**Problem to work on:**
Return exactly the line that contains "[00:00.000]" and all lines beneath it in the entries, through the very last one.

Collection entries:
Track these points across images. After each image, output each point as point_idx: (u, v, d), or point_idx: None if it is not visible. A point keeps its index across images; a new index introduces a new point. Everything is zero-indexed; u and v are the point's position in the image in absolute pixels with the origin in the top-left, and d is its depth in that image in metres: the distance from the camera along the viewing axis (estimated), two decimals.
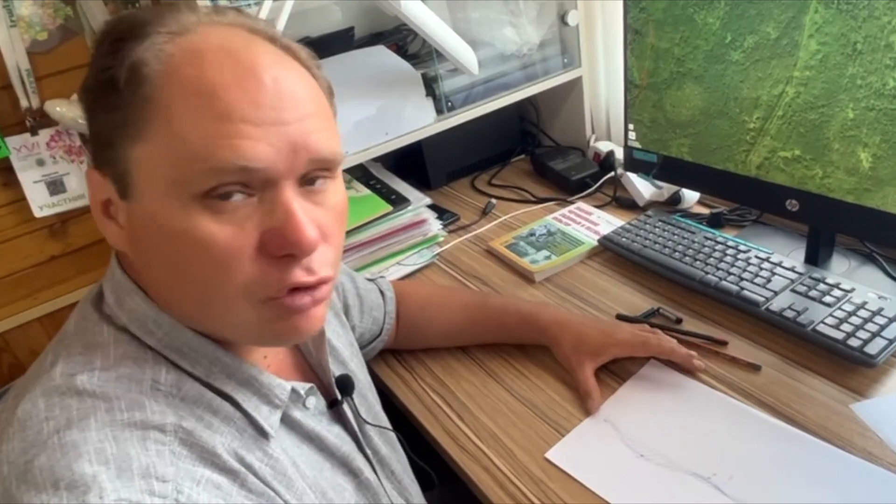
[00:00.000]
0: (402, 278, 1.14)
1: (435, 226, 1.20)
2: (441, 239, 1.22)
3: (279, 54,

**Response for this exercise:**
[00:00.000]
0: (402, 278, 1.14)
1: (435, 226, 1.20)
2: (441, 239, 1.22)
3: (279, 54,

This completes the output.